Do you have a handicapped child to feed but your income can’t afford kosher food? Too bad, this rabbi says low income is not a reason to eat non-kosher food!
Name@Withheld from the UK wrote:
Dear Rabbi,How does a Jew like myself feed my disabled daughter kosher food on such a low income? The place where they sell kosher food is usually one place in a community. This is true here where I live in the UK. All kosher food is always extensively more expensive then non-kosher food. I therefore will suffer in eternal afterlife as the greed of the people who sell kosher meat know quite well that we can only get kosher meat at their place, so they charge extra, as do their wholesalers, and the Rabbis whom charge for doubling the price of sugar at Pesach (Passover) just to say a blessing.
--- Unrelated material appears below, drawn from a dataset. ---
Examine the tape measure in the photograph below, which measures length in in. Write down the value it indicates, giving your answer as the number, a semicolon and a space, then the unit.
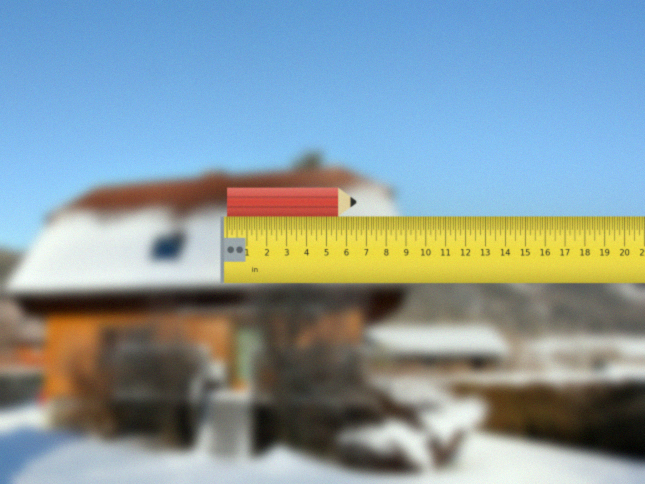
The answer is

The price of kosher products can be frustrating, and your anger is understandable. And if one is indeed in great financial difficulty, G-d takes that into account in judging the person. A low-income, however, is not a reason to eat non-kosher food. Perhaps a reader willing to offer you some concrete help or advice could contact us via e-mail: email@example.com.
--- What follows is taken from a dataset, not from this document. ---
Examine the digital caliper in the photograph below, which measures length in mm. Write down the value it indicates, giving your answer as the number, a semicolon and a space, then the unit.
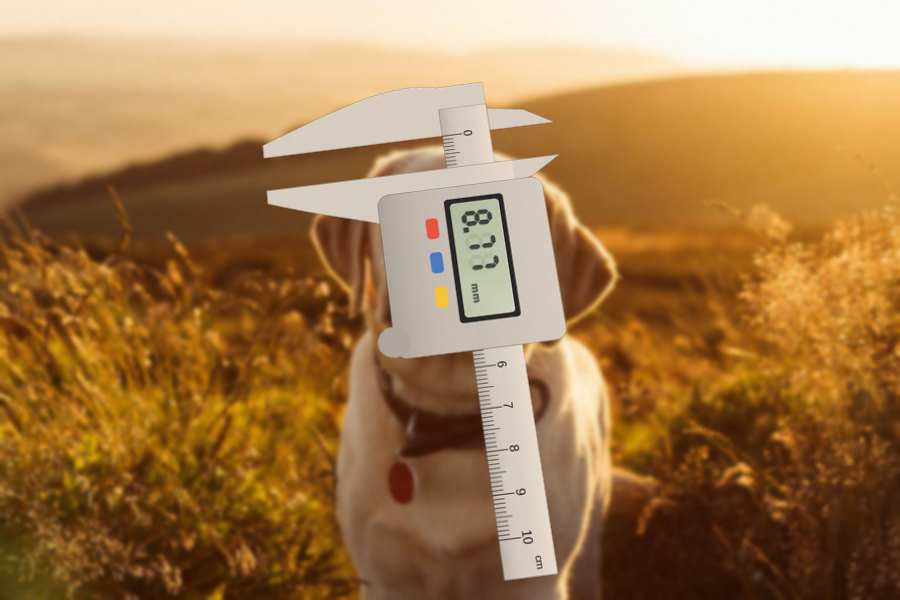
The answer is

The economic reality is such that in order to produce kosher food, greater care, supervision and manpower is required, as well as different and sometimes more expensive ingredients and processes.
Here’s one example: Gelatin is made from non-kosher animal bones – very available, and very cheap. Kosher food substitutes “agar-agar,” a seaweed extract that is not as common and therefore more expensive. In addition, a supervisor must be paid to make sure no unkosher ingredients are “snuck” in.
Another factor is the small size of the kosher market relative to the greater market. Producing in bulk brings down costs, so unkosher products can sometimes be produced for less.
Kosher meat has its own special requirements, from the specially trained slaughterer to the inspection for treifot (lesions, etc.) These inspections are stricter than government standards, and animals that don’t pass inspection cause a monetary loss. A special process is required for the removal of many parts, as well as salting to remove the blood. All these processes require salaried manpower.
Regarding Passover, the Rabbi does not bless the sugar. What actually happens is that a Rabbi or a supervisor oversees the production to ensure that no leavened products come in contact with the sugar. Or the machines at the sugar plant (which may also be used to process other substances not kosher for Passover) may need to be cleaned. Again, such supervision requires paying someone a salary to do it.
Furthermore, since Passover is only once a year, many Passover supervision jobs are short term, for only a few weeks or months, and require long hours. As such, few people want such jobs, so owners must offer higher salaries.
There are many foods that are kosher on the general market that can be bought at any supermarket and are not more expensive than regular products. For a complete list, I suggest that you contact the London Beth Din for their “Really Kosher Food Guide,” which should be available in any Jewish bookstore.